Son regard fixait avec insistance et méchanceté Evan qui se pinça les lèvres, ne s'attendant pas à cette réaction. Mais Narcissa n'était pas décidée à se laisser dicter ses choix, et dans un instant de folie, elle dit :
– Et pourquoi pas ?
Mais elle regretta ces mots à l'instant où elle se rendit compte qu'elle n'avait dit cela que pour le plaisir d'opposer une résistance. Au fond, l'idée même d'être marquée la terrifiait.
Ses mots agirent comme un électrochoc pour le fils Malefoy. Aussitôt, il lui saisit le poignet et la tira loin du groupe, dans une deuxième salle plus petite qui abritait leur propre bibliothèque. À l'instant où il eut refermé la porte, il s'exclama :
– Je t'interdis ne serait-ce que de penser à cela !
Sa remarque la piqua au vif.
– Tu n'as pas d'ordres à me donner, Lucius Malefoy !
Sans qu'elle ne le vit arriver, il s'approcha avec rapidité et finesse pour la plaquer contre le mur sans pour autant lui faire mal.
– C'est beaucoup plus sérieux que tu ne le croies, Cissy. Exposer tes intentions aux personnes comme Evan est dangereux. Il ne manquera pas d'en informer le Maître, et ta liberté s'arrêtera là. Tu comprends ?
De sa position, elle pouvait sentir son souffle chaud lui caresser sa joue, la pression de son corps sur le sien qui lui donnait le tournis. Elle n'avait pas les mots pour définir l'attraction qu'elle ressentait pour cet homme.
– Je... je pensais que tu étais pour, souffla-t-elle, la voix légèrement tremblante.
– Pour ?
Il cracha ce mot comme si c'était la chose qui le dégoûtait le plus au monde. Il s'éloigna d'elle si rapidement que Narcissa regretta ce contact si proche qu'ils avaient eu quelques secondes auparavant.
– Comment peux-tu penser une telle chose, Narcissa !
– Alors pourquoi t'es-tu fait marquer ?
– Pourquoi ? Répéta-t-il avec colère. Parce que mon père est obnubilé par ce mage noir, parce qu'il ne m'a laissé d'autres choix que de poursuivre son chemin ! Ma plus grande peur est de décevoir le Seigneur des Ténèbres, non pas pour mon propre égo, mais parce qu'il serait capable de me tuer si je faisais le moindre faux pas ! Tu comprends maintenant pourquoi ?
Narcissa était devenue blême. Elle venait tout juste de se rendre compte que son choix de le servir était tout autre que celui de Bellatrix. Lucius le servait par obligation et peur. Elle comprenait à présent sa réaction si soudaine qu'il avait eu lorsqu'elle avait sous-entendu qu'être marquée ne la dérangeait pas.

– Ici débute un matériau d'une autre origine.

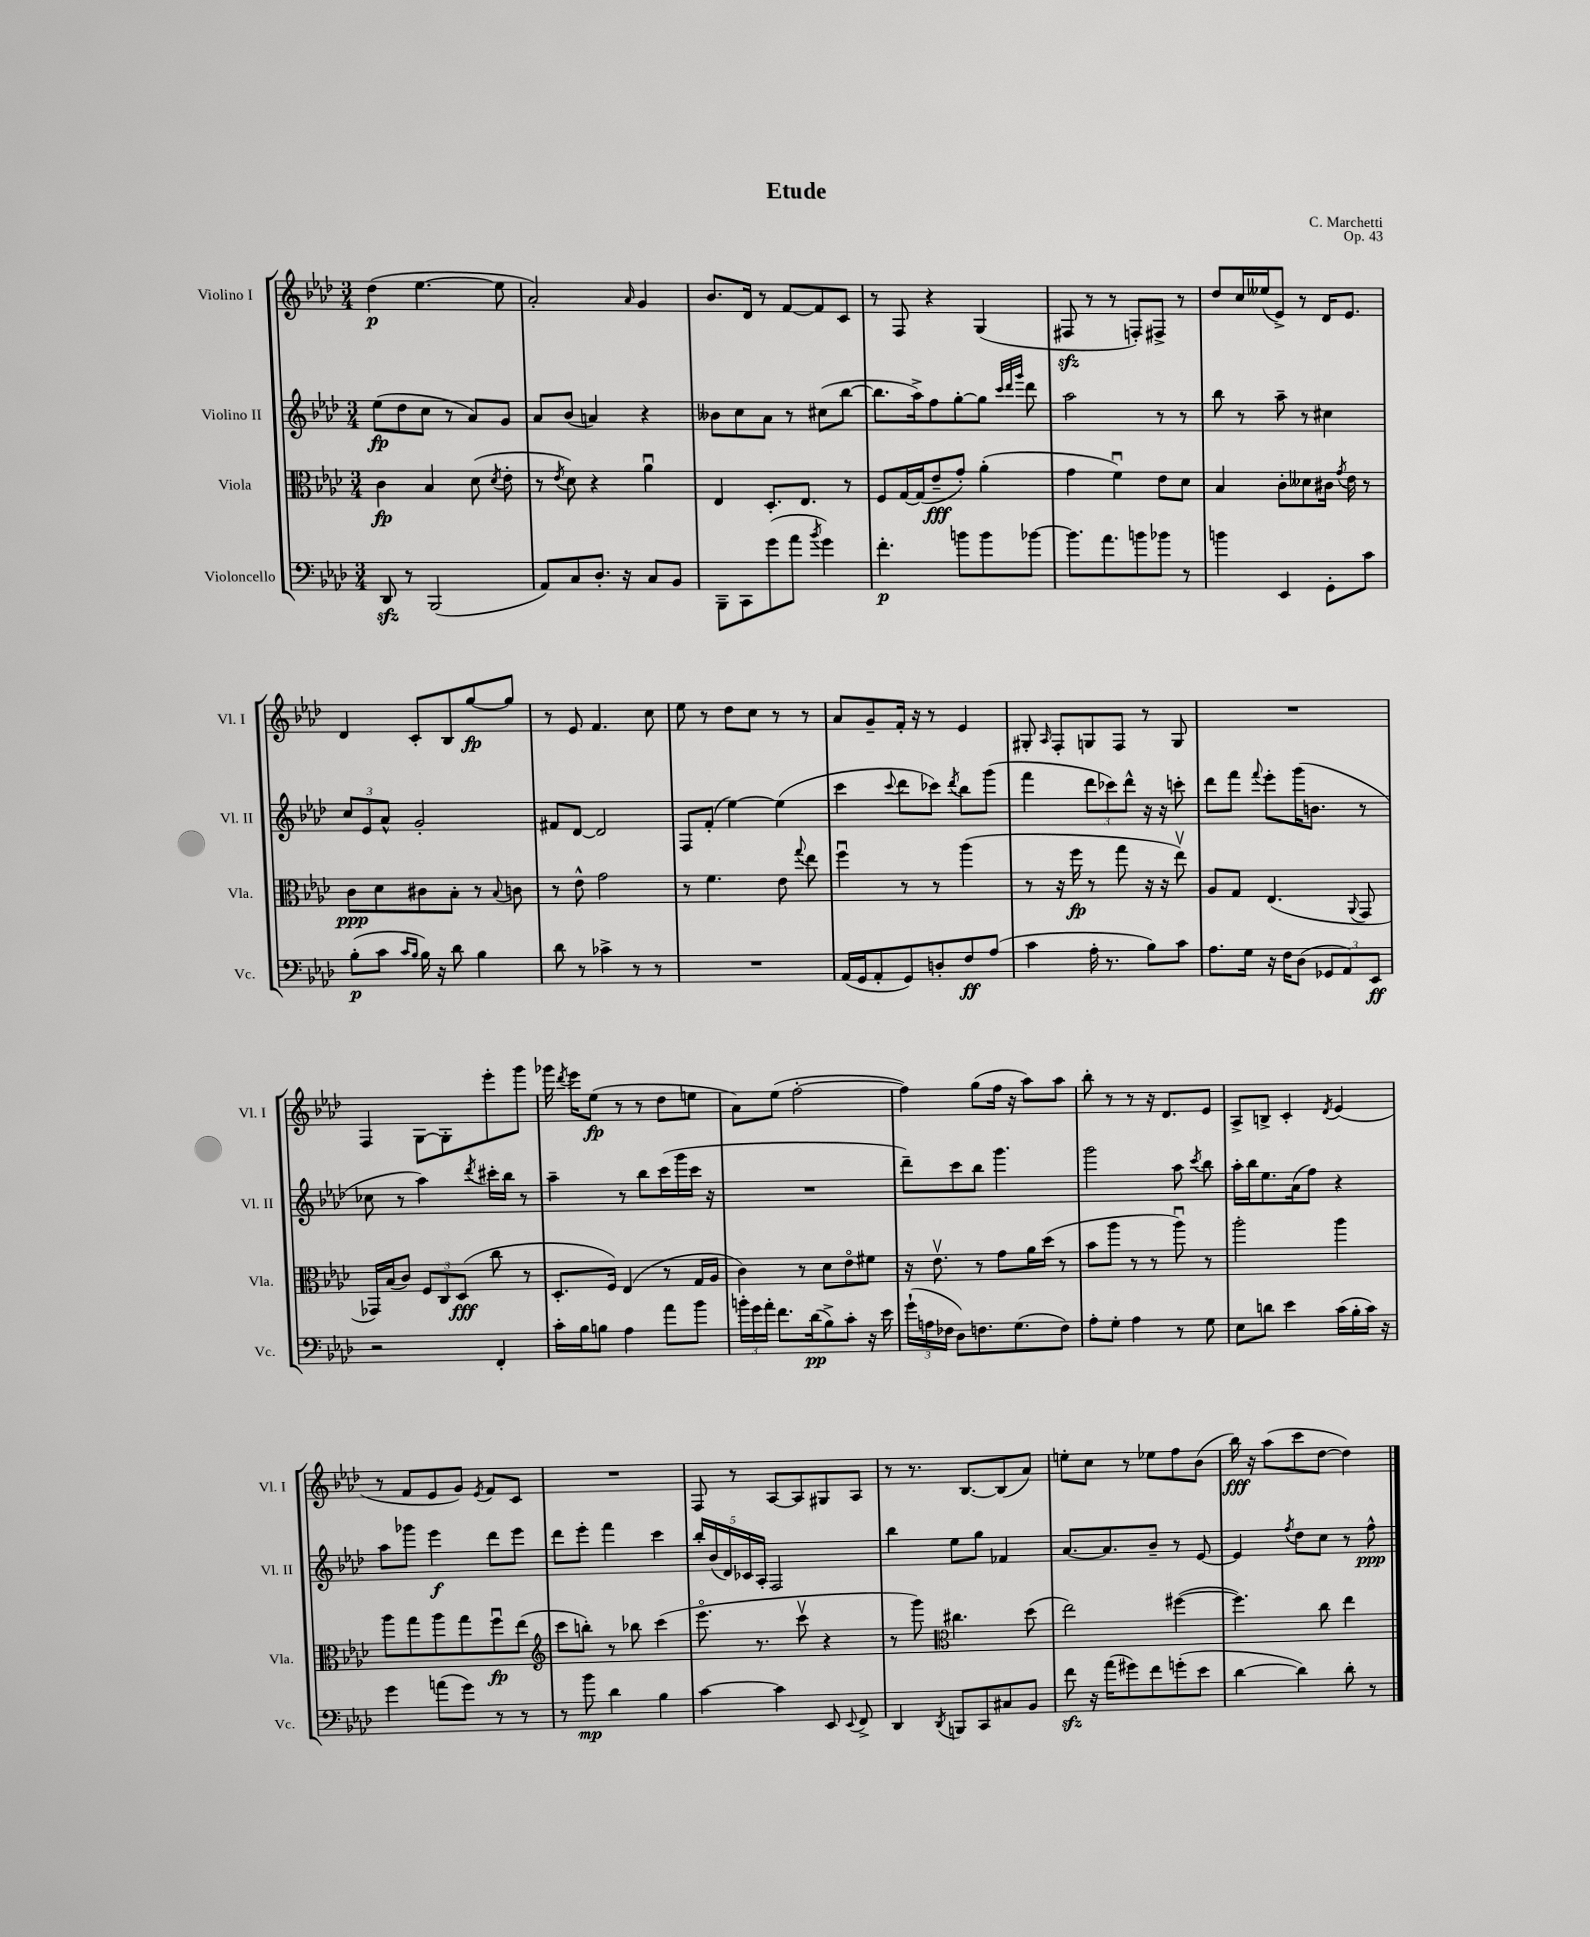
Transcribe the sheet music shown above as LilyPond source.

\header { title = "Etude" composer = "C. Marchetti" opus = "Op. 43" }
<<
\new StaffGroup <<
\new Staff = "s0" \with { instrumentName = "Violino I" shortInstrumentName = "Vl. I" } {
    \clef treble \key aes \major \numericTimeSignature \time 3/4
    \autoBeamOff des''4\p( ees''4.~ ees''8 |
    aes'2-.) \grace { aes'16 } g'4 |
    bes'8.[ des'16] r8 f'8[~ f'8 c'8] |
    r8 f8 r4 g4( |
    fis8\sfz r8 r8 f8[-.) fis8]-> r8 |
    des''8[ c''16 eeses''16( ees'8]->) r8 des'16[ ees'8.] |
    des'4 c'8[-. bes8 g''8~\fp g''8] |
    r8 ees'8 f'4. c''8 |
    ees''8 r8 des''8[ c''8] r8 r8 |
    aes'8[ g'8-- f'16]-. r16 r8 ees'4 |
    gis8-. \grace { aes16 } f8[-. g8 f8] r8 g8 |
    R2. |
    f4 g8[~ g8-. ees'''8-. g'''8] |
    ges'''16 \acciaccatura { des'''8 } ees'''16[ ees''8]\fp( r8 r8 des''8[ e''8] |
    aes'8[) ees''8]( f''2~-. |
    f''4) g''8[( f''16] r16 aes''8[) aes''8] |
    bes''8-. r8 r8 r16 des'8.[ ees'8] |
    aes8[-> b8]-> c'4-. \acciaccatura { des'8 } ees'4( |
    r8 f'8[ ees'8 g'8]) \acciaccatura { ees'8 } f'8[ c'8] |
    R2. |
    f8 r8 aes8[~ aes8 gis8 aes8] |
    r8 r8. bes8.[~ bes8( aes'8]) |
    e''8[-. c''8] r8 ees''8[ f''8 bes'8]( |
    bes''16\fff) r16 aes''8[( c'''8 des''8]~ des''4) \bar "|." |
}
\new Staff = "s1" \with { instrumentName = "Violino II" shortInstrumentName = "Vl. II" } {
    \clef treble \key aes \major \numericTimeSignature \time 3/4
    \autoBeamOff ees''8[\fp( des''8 c''8] r8 aes'8[) g'8] |
    aes'8[ bes'8]( a'4) r4 |
    beses'8[ c''8 aes'8] r8 cis''8[( bes''8]~ |
    bes''8.[ aes''16->) f''8 g''8~-. g''8] \grace { c'''32[ des'''32 g'''32] } des'''8 |
    aes''2 r8 r8 |
    bes''8 r8 aes''8-- r8 cis''4 |
    \tuplet 3/2 { c''8[ ees'8 aes'8]-^ } g'2-. |
    fis'8[ des'8]~ des'2 |
    f8[ f'8]-.( ees''4~) ees''4( |
    c'''4 \appoggiatura { c'''8 } des'''8[ ces'''8]) \acciaccatura { des'''8 } bes''8[ g'''8]( |
    f'''4 \tuplet 3/2 { des'''8[ ces'''8) des'''8]-^ } r16 r16 c'''8-. |
    des'''8[ f'''8] \appoggiatura { f'''8 } ees'''8[-. g'''16( b'8.] r8 |
    ces''8 r8 aes''4) \acciaccatura { des'''8 } cis'''16[-. bes''16] r8 |
    aes''4-- r8 bes''8[ c'''16( g'''16 c'''16] r16 |
    R2. |
    des'''8[--) c'''8 bes''8] g'''4. |
    g'''2 aes''8 \acciaccatura { c'''8 } bes''8 |
    aes''16[-. bes''16 ees''8. aes'16( f''8]) r4 |
    aes''8[ ges'''8] ees'''4\f des'''8[ ees'''8] |
    des'''8[ ees'''8]-. f'''4 c'''4 |
    \tuplet 5/4 { bes''16[-. bes'16( des'16) ces'16 aes16]-. } f2 |
    bes''4 ees''8[ g''8] fes'4 |
    aes'8.[~ aes'8. bes'8]-- r8 ees'8~ |
    ees'4 \acciaccatura { f''8 } des''8[ c''8] r8 f''8-^\ppp \bar "|." |
}
\new Staff = "s2" \with { instrumentName = "Viola" shortInstrumentName = "Vla." } {
    \clef alto \key aes \major \numericTimeSignature \time 3/4
    \autoBeamOff c'4\fp bes4 des'8( \acciaccatura { des'8 } ees'8-. |
    r8 \acciaccatura { ees'8 } des'8) r4 aes'4\downbow |
    ees4 des8.[-. ees8.] r8 |
    f8[ g16~ g16( ees'8--\fff g'8]-.) aes'4-.( |
    g'4 f'4\downbow) ees'8[ des'8] |
    bes4 c'8[-. deses'8 cis'16] \acciaccatura { g'8 } ees'16 r8 |
    c'8[\ppp des'8 cis'8 bes8]-. r8 \appoggiatura { bes8 } c'8 |
    r8 ees'8-^ g'2 |
    r8 f'4. ees'8 \appoggiatura { g''8 } ees''8 |
    f''4\downbow r8 r8 aes''4( |
    r8 r16 f''16\fp r8 g''8 r16 r16 ees''8\upbow) |
    aes8[ g8] ees4.( \appoggiatura { aes,8 } g,8 |
    ges,16[) bes16( c'8]) \tuplet 3/2 { f8[ c8 des8]\fff( } c''8 r8 |
    des8.[-. f16]) ees4( r8 g16[ aes16] |
    c'4) r8 des'8[ ees'8\flageolet fis'8] |
    r16 ees'8.\upbow r8 g'8[ aes'16 des''16]( r8 |
    bes'8[ aes''8] r8 r8 aes''8\downbow) r8 |
    aes''2-. aes''4 |
    aes''8[ g''8 aes''8 g''8 f''8\downbow\fp ees''8]( |
    \clef treble c'''8[ b''8]-.) r8 bes''8 c'''4( |
    ees'''8.\flageolet r8. c'''8\upbow r4 |
    r8 g'''8) \clef alto cis''4. des''8( |
    ees''2) fis''4~( |
    fis''4.) c''8 ees''4 \bar "|." |
}
\new Staff = "s3" \with { instrumentName = "Violoncello" shortInstrumentName = "Vc." } {
    \clef bass \key aes \major \numericTimeSignature \time 3/4
    \autoBeamOff des,8\sfz r8 bes,,2( |
    aes,8[) c8 des8.]-. r16 c8[ bes,8] |
    bes,,8[-- c,8 g'8( aes'8] \acciaccatura { bes'8 } g'4) |
    f'4.-.\p b'8[ b'8 bes'8]~ |
    bes'8.[ aes'8. b'8 bes'8] r8 |
    b'4 ees,4 g,8[-. c'8] |
    bes8[-.\p( c'8] \grace { c'16[ bes16] } bes16) r16 des'8 bes4 |
    des'8 r8 ces'4-> r8 r8 |
    R2. |
    aes,16[( g,16 aes,8-. g,8) d8-. f8\ff aes8]( |
    c'4 aes16-. r8. bes8[) c'8] |
    aes8.[ g16] r16 f16[ des8]( \tuplet 3/2 { ges,8[ aes,8) ees,8]\ff } |
    r2 f,4-. |
    c'16[-. bes16 b8] aes4 aes'8[ bes'8] |
    \tuplet 3/2 { b'16[-. g'16 aes'16]-. } f'8.[ des'16\pp( bes8->) c'8]-. r16 ees'16 |
    \tuplet 3/2 { g'16[-!( a16 fes16] } des8[) f8. g8.( f8]) |
    aes8[-. g8]-. aes4 r8 g8 |
    ees8[ d'8] ees'4 c'16[( bes16-. c'16]) r16 |
    g'4 a'8[( g'8]) r8 r8 |
    r8 bes'8\mp des'4 bes4 |
    c'4~ c'4 ees,8 \appoggiatura { ees,8 } f,8-> |
    des,4 \acciaccatura { des,8 } b,,8[ c,8 cis8 bes,8] |
    f'8\sfz r16 aes'16[( gis'8) f'8 g'8-.( ees'8] |
    des'4~ des'4) des'8-. r8 \bar "|." |
}
>>
>>
\layout { \context { \Score \remove "Bar_number_engraver" } }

– Je suis désolée, s'excusa-t-elle, la gorge nouée. Je ne savais pas.
Il soupira longuement, le calme recouvrant peu à peu ses esprits.
– Tu ne pouvais pas savoir si personne ne le sait. Mais je ne veux pas que tu vives le même enfer. Je ne me le pardonnerai jamais.
Il s'avachit lamentablement dans un des sofas cuivrés, peu soucieux en cet instant même de son image. Narcissa s'avança à pas timides avant de s'asseoir à ses côtés et enfouir son visage dans le creux de son cou, passant ses frêles bras autour de ses épaules.
– Je suis désolée, répéta-t-elle. Ça n'a jamais été dans mes intentions. Je voulais juste te rendre fier.
Les larmes commençaient déjà à embuer sa vue et elle les réfuta avec difficulté.
– Je sais, Cissy. Je sais.
Il caressa avec tendresse ses longs cheveux blonds, sentant son cœur chavirer douloureusement. Il déposa un baiser sur le sommet de son crâne.
Puis il se promit que jamais, au grand jamais, il ne tenterait d'imaginer sa vie sans elle.